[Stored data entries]
+ + + + +

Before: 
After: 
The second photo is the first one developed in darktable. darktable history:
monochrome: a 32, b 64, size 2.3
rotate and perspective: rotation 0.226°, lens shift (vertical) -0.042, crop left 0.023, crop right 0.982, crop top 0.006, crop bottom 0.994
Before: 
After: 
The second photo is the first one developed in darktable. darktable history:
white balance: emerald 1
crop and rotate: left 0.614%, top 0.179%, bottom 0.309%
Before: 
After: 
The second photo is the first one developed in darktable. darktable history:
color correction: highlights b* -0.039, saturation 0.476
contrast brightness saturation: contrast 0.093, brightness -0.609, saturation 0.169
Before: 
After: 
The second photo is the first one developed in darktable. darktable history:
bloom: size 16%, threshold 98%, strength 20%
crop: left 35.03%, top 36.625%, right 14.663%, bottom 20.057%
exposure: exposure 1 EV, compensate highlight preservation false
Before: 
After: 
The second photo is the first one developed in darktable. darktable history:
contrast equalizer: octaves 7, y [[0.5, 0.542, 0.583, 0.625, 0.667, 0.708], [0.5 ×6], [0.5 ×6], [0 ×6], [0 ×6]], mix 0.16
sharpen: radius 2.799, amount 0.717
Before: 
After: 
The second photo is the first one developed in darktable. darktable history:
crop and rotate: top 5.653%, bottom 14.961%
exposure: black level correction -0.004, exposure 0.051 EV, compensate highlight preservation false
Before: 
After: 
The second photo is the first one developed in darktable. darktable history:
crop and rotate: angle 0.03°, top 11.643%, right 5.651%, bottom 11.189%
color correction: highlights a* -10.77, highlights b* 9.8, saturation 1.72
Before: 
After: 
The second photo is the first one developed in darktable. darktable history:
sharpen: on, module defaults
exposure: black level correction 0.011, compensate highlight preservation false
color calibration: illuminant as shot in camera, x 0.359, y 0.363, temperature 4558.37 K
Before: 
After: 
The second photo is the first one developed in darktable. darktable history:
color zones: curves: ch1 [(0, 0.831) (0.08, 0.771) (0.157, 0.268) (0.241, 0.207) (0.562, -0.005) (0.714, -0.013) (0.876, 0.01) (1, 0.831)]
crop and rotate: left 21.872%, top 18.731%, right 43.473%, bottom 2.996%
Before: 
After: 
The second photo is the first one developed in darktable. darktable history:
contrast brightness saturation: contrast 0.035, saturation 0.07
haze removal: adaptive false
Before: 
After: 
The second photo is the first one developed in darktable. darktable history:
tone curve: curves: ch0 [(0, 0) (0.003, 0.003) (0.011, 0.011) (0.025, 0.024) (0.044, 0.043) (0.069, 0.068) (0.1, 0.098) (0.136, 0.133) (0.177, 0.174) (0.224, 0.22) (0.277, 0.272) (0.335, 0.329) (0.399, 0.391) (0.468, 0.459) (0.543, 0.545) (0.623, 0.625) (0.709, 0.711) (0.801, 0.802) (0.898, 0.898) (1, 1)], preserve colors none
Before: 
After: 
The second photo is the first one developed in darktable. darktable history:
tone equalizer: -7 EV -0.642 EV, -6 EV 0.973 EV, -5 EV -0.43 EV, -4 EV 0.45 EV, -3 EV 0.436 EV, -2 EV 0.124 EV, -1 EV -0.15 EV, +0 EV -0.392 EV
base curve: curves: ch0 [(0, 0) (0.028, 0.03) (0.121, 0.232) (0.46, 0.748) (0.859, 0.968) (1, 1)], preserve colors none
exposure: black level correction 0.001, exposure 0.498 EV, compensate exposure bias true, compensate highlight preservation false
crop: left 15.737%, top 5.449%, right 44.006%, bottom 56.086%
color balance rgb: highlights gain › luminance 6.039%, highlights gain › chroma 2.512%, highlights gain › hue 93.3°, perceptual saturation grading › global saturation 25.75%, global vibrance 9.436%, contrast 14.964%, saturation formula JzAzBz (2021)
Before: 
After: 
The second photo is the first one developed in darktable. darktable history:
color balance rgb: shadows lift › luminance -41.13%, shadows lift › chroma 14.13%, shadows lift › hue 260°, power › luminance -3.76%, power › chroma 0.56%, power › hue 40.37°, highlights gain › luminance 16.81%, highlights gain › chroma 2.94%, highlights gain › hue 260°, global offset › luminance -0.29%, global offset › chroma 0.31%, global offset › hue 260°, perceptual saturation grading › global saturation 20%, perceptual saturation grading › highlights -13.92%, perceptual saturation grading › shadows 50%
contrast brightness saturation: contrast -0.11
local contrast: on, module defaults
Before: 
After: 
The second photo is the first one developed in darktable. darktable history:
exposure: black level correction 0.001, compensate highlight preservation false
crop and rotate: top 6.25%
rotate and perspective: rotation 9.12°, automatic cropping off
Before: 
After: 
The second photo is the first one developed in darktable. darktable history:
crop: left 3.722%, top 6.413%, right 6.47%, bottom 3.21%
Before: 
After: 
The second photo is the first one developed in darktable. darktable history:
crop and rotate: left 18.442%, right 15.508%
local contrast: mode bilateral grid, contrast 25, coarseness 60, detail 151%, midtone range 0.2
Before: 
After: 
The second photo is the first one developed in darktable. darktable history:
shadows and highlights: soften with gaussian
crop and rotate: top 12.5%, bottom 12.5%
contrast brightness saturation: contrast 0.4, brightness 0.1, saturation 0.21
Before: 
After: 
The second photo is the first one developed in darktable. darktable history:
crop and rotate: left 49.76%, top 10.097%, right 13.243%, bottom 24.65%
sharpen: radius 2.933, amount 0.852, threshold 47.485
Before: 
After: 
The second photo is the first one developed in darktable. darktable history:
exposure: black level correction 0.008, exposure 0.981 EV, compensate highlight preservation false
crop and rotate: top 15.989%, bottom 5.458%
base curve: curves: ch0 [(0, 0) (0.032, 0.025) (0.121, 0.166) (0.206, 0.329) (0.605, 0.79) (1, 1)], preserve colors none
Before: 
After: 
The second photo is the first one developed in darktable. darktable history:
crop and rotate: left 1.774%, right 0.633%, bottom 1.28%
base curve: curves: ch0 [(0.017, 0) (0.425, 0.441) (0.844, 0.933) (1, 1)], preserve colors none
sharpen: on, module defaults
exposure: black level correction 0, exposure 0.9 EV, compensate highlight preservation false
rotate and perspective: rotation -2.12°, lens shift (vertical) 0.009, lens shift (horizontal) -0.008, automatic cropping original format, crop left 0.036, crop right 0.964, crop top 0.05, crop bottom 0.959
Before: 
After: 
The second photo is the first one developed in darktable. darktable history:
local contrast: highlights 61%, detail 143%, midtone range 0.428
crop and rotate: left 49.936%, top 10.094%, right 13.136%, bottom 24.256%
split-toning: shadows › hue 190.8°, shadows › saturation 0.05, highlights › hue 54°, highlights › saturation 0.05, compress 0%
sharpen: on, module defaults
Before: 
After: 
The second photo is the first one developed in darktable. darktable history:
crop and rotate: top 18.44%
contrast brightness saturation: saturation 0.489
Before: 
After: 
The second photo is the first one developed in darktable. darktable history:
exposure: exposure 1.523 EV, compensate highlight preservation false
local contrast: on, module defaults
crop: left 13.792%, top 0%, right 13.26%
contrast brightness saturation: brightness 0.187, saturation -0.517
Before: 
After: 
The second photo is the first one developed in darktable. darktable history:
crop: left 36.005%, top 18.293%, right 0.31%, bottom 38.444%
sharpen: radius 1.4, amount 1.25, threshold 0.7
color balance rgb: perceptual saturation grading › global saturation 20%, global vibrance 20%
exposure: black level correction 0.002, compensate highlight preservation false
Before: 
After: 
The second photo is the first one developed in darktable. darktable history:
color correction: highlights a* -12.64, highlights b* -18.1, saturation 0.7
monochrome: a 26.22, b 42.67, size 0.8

+ + + + +

GIVEN EXERCISE:
Copy out all of the entries above again, swapping every "darktable history" for "edit log" and leaving everything else untouched.

EXERCISE SOLUTION:
Before: 
After: 
The second photo is the first one developed in darktable. edit log:
monochrome: a 32, b 64, size 2.3
rotate and perspective: rotation 0.226°, lens shift (vertical) -0.042, crop left 0.023, crop right 0.982, crop top 0.006, crop bottom 0.994
Before: 
After: 
The second photo is the first one developed in darktable. edit log:
white balance: emerald 1
crop and rotate: left 0.614%, top 0.179%, bottom 0.309%
Before: 
After: 
The second photo is the first one developed in darktable. edit log:
color correction: highlights b* -0.039, saturation 0.476
contrast brightness saturation: contrast 0.093, brightness -0.609, saturation 0.169
Before: 
After: 
The second photo is the first one developed in darktable. edit log:
bloom: size 16%, threshold 98%, strength 20%
crop: left 35.03%, top 36.625%, right 14.663%, bottom 20.057%
exposure: exposure 1 EV, compensate highlight preservation false
Before: 
After: 
The second photo is the first one developed in darktable. edit log:
contrast equalizer: octaves 7, y [[0.5, 0.542, 0.583, 0.625, 0.667, 0.708], [0.5 ×6], [0.5 ×6], [0 ×6], [0 ×6]], mix 0.16
sharpen: radius 2.799, amount 0.717
Before: 
After: 
The second photo is the first one developed in darktable. edit log:
crop and rotate: top 5.653%, bottom 14.961%
exposure: black level correction -0.004, exposure 0.051 EV, compensate highlight preservation false
Before: 
After: 
The second photo is the first one developed in darktable. edit log:
crop and rotate: angle 0.03°, top 11.643%, right 5.651%, bottom 11.189%
color correction: highlights a* -10.77, highlights b* 9.8, saturation 1.72
Before: 
After: 
The second photo is the first one developed in darktable. edit log:
sharpen: on, module defaults
exposure: black level correction 0.011, compensate highlight preservation false
color calibration: illuminant as shot in camera, x 0.359, y 0.363, temperature 4558.37 K
Before: 
After: 
The second photo is the first one developed in darktable. edit log:
color zones: curves: ch1 [(0, 0.831) (0.08, 0.771) (0.157, 0.268) (0.241, 0.207) (0.562, -0.005) (0.714, -0.013) (0.876, 0.01) (1, 0.831)]
crop and rotate: left 21.872%, top 18.731%, right 43.473%, bottom 2.996%
Before: 
After: 
The second photo is the first one developed in darktable. edit log:
contrast brightness saturation: contrast 0.035, saturation 0.07
haze removal: adaptive false
Before: 
After: 
The second photo is the first one developed in darktable. edit log:
tone curve: curves: ch0 [(0, 0) (0.003, 0.003) (0.011, 0.011) (0.025, 0.024) (0.044, 0.043) (0.069, 0.068) (0.1, 0.098) (0.136, 0.133) (0.177, 0.174) (0.224, 0.22) (0.277, 0.272) (0.335, 0.329) (0.399, 0.391) (0.468, 0.459) (0.543, 0.545) (0.623, 0.625) (0.709, 0.711) (0.801, 0.802) (0.898, 0.898) (1, 1)], preserve colors none
Before: 
After: 
The second photo is the first one developed in darktable. edit log:
tone equalizer: -7 EV -0.642 EV, -6 EV 0.973 EV, -5 EV -0.43 EV, -4 EV 0.45 EV, -3 EV 0.436 EV, -2 EV 0.124 EV, -1 EV -0.15 EV, +0 EV -0.392 EV
base curve: curves: ch0 [(0, 0) (0.028, 0.03) (0.121, 0.232) (0.46, 0.748) (0.859, 0.968) (1, 1)], preserve colors none
exposure: black level correction 0.001, exposure 0.498 EV, compensate exposure bias true, compensate highlight preservation false
crop: left 15.737%, top 5.449%, right 44.006%, bottom 56.086%
color balance rgb: highlights gain › luminance 6.039%, highlights gain › chroma 2.512%, highlights gain › hue 93.3°, perceptual saturation grading › global saturation 25.75%, global vibrance 9.436%, contrast 14.964%, saturation formula JzAzBz (2021)
Before: 
After: 
The second photo is the first one developed in darktable. edit log:
color balance rgb: shadows lift › luminance -41.13%, shadows lift › chroma 14.13%, shadows lift › hue 260°, power › luminance -3.76%, power › chroma 0.56%, power › hue 40.37°, highlights gain › luminance 16.81%, highlights gain › chroma 2.94%, highlights gain › hue 260°, global offset › luminance -0.29%, global offset › chroma 0.31%, global offset › hue 260°, perceptual saturation grading › global saturation 20%, perceptual saturation grading › highlights -13.92%, perceptual saturation grading › shadows 50%
contrast brightness saturation: contrast -0.11
local contrast: on, module defaults
Before: 
After: 
The second photo is the first one developed in darktable. edit log:
exposure: black level correction 0.001, compensate highlight preservation false
crop and rotate: top 6.25%
rotate and perspective: rotation 9.12°, automatic cropping off
Before: 
After: 
The second photo is the first one developed in darktable. edit log:
crop: left 3.722%, top 6.413%, right 6.47%, bottom 3.21%
Before: 
After: 
The second photo is the first one developed in darktable. edit log:
crop and rotate: left 18.442%, right 15.508%
local contrast: mode bilateral grid, contrast 25, coarseness 60, detail 151%, midtone range 0.2
Before: 
After: 
The second photo is the first one developed in darktable. edit log:
shadows and highlights: soften with gaussian
crop and rotate: top 12.5%, bottom 12.5%
contrast brightness saturation: contrast 0.4, brightness 0.1, saturation 0.21
Before: 
After: 
The second photo is the first one developed in darktable. edit log:
crop and rotate: left 49.76%, top 10.097%, right 13.243%, bottom 24.65%
sharpen: radius 2.933, amount 0.852, threshold 47.485
Before: 
After: 
The second photo is the first one developed in darktable. edit log:
exposure: black level correction 0.008, exposure 0.981 EV, compensate highlight preservation false
crop and rotate: top 15.989%, bottom 5.458%
base curve: curves: ch0 [(0, 0) (0.032, 0.025) (0.121, 0.166) (0.206, 0.329) (0.605, 0.79) (1, 1)], preserve colors none
Before: 
After: 
The second photo is the first one developed in darktable. edit log:
crop and rotate: left 1.774%, right 0.633%, bottom 1.28%
base curve: curves: ch0 [(0.017, 0) (0.425, 0.441) (0.844, 0.933) (1, 1)], preserve colors none
sharpen: on, module defaults
exposure: black level correction 0, exposure 0.9 EV, compensate highlight preservation false
rotate and perspective: rotation -2.12°, lens shift (vertical) 0.009, lens shift (horizontal) -0.008, automatic cropping original format, crop left 0.036, crop right 0.964, crop top 0.05, crop bottom 0.959
Before: 
After: 
The second photo is the first one developed in darktable. edit log:
local contrast: highlights 61%, detail 143%, midtone range 0.428
crop and rotate: left 49.936%, top 10.094%, right 13.136%, bottom 24.256%
split-toning: shadows › hue 190.8°, shadows › saturation 0.05, highlights › hue 54°, highlights › saturation 0.05, compress 0%
sharpen: on, module defaults
Before: 
After: 
The second photo is the first one developed in darktable. edit log:
crop and rotate: top 18.44%
contrast brightness saturation: saturation 0.489
Before: 
After: 
The second photo is the first one developed in darktable. edit log:
exposure: exposure 1.523 EV, compensate highlight preservation false
local contrast: on, module defaults
crop: left 13.792%, top 0%, right 13.26%
contrast brightness saturation: brightness 0.187, saturation -0.517
Before: 
After: 
The second photo is the first one developed in darktable. edit log:
crop: left 36.005%, top 18.293%, right 0.31%, bottom 38.444%
sharpen: radius 1.4, amount 1.25, threshold 0.7
color balance rgb: perceptual saturation grading › global saturation 20%, global vibrance 20%
exposure: black level correction 0.002, compensate highlight preservation false
Before: 
After: 
The second photo is the first one developed in darktable. edit log:
color correction: highlights a* -12.64, highlights b* -18.1, saturation 0.7
monochrome: a 26.22, b 42.67, size 0.8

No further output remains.